§ **Extracted text**
◇ ◇ ◇
MSRA Intern's Toolkit

MSRA Intern's Toolkit is a VS Code extension for research interns in MSRA (Microsoft Research Asia) to simplify some of the troublesome but frequently used process including submitting jobs to clusters, privileged identity management (PIM) for Azure, etc.

This extension provide you a intuitive and interactive way to deal with these annoying process. Just get rid of those scripts that nobody can remember and embrace this convinient user interface.

Screenshots

Requirements

First of all, when using GCR. you must have a Linux SSH key generated and submitted to the GCR Pubkey Manager. For instructions in completing this setup, please reference Generating a Key and Uploading it to GCR.
Install Azure CLI with latest version. see Install the Azure CLI | Microsoft Learn.
- You can check your Azure CLI version with: az version --output table.
Install the Azure CLI Machine Learning extension: az extension add --name ml.

Usage

First of all, as the welcome says, login to Azure with the Click to login button in the status bar. This will open a page in your default web browser. Follow the guidance to login. After the page returns, just wait a second before the extension get your account information. Then you can get access to the tools.

Quick Jump:

MSRA Intern's Toolkit

Multiple Profiles

Under some circumstances, you may need different accounts for different modules. This tool provides a way to login and switch between multiple accounts.

Login: Click the Click to login button in the status bar to login. This will show a list of your profiles. Profiles are where your account information is stored. They have an arbitrary name. Buttons on the right of each profile are for login, logout, edit, open terminal and delete. Note that, If you want to use az command for a specific profile in the terminal, you must open the terminal with the profile.
Switch: For each module, you can choose the profile to use. The profile you choose will be used for the module. If you haven't logged in, you will be asked to login first. If you have multiple profiles, you can switch between them by clicking the button on the right of the module name.

Submit Jobs

Azure ML Jobs work with Clusters, Datastores and Environments:
- Clusters are the computing resources where your job will run. You can choose the number and type of GPUs/CPUs with Instance Type and Node Count.
- Datastores are the blob container where your data and code are stored. Jobs will access the data and code from the specified Datastore.
- Environments are the software environment where your job will run. This tool only supports choosing from curated images. You can run a setup script before the experiment to install required packages.
◇ ◇ ◇
§ **Records provided**
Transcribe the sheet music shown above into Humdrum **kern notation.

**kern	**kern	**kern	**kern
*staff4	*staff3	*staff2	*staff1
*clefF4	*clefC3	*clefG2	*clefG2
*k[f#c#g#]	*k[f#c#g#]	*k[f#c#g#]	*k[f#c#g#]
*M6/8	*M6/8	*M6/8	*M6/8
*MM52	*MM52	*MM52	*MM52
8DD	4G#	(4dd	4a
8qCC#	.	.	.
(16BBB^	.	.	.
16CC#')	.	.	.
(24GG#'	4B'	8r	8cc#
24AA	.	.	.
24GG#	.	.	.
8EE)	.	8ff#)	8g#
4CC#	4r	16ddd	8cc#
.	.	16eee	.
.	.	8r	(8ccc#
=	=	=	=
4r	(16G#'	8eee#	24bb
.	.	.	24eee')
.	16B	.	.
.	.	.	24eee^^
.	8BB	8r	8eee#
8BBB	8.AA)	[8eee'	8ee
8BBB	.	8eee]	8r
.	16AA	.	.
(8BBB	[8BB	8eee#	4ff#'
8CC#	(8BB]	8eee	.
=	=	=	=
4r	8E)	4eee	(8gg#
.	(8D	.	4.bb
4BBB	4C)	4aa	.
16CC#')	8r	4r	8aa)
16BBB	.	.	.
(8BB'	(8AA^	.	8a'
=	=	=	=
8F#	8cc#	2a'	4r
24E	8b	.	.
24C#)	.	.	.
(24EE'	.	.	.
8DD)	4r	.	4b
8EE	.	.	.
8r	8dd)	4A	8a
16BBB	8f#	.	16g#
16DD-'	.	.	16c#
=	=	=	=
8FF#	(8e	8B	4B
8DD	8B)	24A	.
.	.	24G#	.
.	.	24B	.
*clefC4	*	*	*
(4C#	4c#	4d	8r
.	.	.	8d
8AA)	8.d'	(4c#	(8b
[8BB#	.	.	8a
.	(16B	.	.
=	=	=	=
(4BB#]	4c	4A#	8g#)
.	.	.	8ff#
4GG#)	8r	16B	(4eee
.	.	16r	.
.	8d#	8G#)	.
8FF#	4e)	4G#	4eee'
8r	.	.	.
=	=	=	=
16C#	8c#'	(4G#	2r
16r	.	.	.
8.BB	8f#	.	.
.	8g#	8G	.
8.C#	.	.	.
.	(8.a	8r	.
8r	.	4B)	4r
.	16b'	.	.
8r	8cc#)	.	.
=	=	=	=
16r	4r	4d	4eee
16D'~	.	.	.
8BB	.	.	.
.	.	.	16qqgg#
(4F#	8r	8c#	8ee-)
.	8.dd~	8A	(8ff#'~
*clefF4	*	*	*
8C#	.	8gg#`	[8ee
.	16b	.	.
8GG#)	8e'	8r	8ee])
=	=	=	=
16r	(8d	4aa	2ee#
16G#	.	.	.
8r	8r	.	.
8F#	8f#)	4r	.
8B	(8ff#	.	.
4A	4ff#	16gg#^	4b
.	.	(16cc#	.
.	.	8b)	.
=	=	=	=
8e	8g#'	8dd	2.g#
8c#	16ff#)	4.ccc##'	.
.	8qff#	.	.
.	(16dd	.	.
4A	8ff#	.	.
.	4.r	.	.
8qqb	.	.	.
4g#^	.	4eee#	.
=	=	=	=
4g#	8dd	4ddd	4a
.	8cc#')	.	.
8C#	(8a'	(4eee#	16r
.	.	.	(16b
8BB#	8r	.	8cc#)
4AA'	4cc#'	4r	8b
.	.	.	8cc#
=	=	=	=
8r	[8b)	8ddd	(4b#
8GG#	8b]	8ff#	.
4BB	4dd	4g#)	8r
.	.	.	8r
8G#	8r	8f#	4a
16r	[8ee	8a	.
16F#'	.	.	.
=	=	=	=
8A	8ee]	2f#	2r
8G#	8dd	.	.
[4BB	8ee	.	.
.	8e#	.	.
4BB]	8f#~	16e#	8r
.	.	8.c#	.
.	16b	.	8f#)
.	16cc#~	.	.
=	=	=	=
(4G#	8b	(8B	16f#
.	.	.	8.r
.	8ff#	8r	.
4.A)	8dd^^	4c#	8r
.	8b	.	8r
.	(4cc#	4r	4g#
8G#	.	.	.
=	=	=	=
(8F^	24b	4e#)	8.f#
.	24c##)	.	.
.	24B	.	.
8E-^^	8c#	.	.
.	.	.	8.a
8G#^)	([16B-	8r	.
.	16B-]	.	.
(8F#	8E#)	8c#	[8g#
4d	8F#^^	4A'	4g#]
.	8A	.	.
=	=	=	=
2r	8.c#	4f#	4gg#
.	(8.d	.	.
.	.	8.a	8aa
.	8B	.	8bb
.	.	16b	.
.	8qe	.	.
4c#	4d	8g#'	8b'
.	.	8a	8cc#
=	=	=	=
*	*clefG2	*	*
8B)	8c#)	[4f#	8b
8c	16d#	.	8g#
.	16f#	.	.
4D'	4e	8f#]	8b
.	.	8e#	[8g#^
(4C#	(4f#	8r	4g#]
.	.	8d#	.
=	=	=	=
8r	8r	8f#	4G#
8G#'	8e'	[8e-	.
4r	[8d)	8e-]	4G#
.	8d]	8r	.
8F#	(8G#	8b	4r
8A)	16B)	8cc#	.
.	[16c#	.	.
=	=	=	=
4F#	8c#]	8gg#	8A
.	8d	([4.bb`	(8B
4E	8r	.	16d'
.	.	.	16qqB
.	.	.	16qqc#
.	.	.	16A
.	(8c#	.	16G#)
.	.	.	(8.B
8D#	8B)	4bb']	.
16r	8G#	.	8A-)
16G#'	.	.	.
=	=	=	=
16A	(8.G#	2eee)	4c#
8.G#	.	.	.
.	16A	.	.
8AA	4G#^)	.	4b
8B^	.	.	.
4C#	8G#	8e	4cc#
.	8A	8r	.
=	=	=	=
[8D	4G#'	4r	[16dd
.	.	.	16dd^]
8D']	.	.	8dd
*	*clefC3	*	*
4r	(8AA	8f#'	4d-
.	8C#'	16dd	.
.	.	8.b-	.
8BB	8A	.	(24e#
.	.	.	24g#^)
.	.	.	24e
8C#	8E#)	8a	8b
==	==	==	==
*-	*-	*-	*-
◇ ◇ ◇
§ **Tasks for this exercise**
A – Repeat the part of the MSRA Intern's Toolkit page starting at "Requirements" and ending at "add --name ml.".
B – On the MSRA Intern's Toolkit page, turn the paragraph that begins "Login: Click the" into a bulleted list that keeps its main facts.

§ **Outputs by task**
A –
Requirements

First of all, when using GCR. you must have a Linux SSH key generated and submitted to the GCR Pubkey Manager. For instructions in completing this setup, please reference Generating a Key and Uploading it to GCR.
Install Azure CLI with latest version. see Install the Azure CLI | Microsoft Learn.
- You can check your Azure CLI version with: az version --output table.
Install the Azure CLI Machine Learning extension: az extension add --name ml.

B –
- Click the Click to login button in the status bar to see a list of your profiles.
- Profiles store your account information and can have any name.
- Each profile has buttons on its right for login, logout, edit, open terminal and delete.
- To use the az command for a specific profile in the terminal, open the terminal with that profile.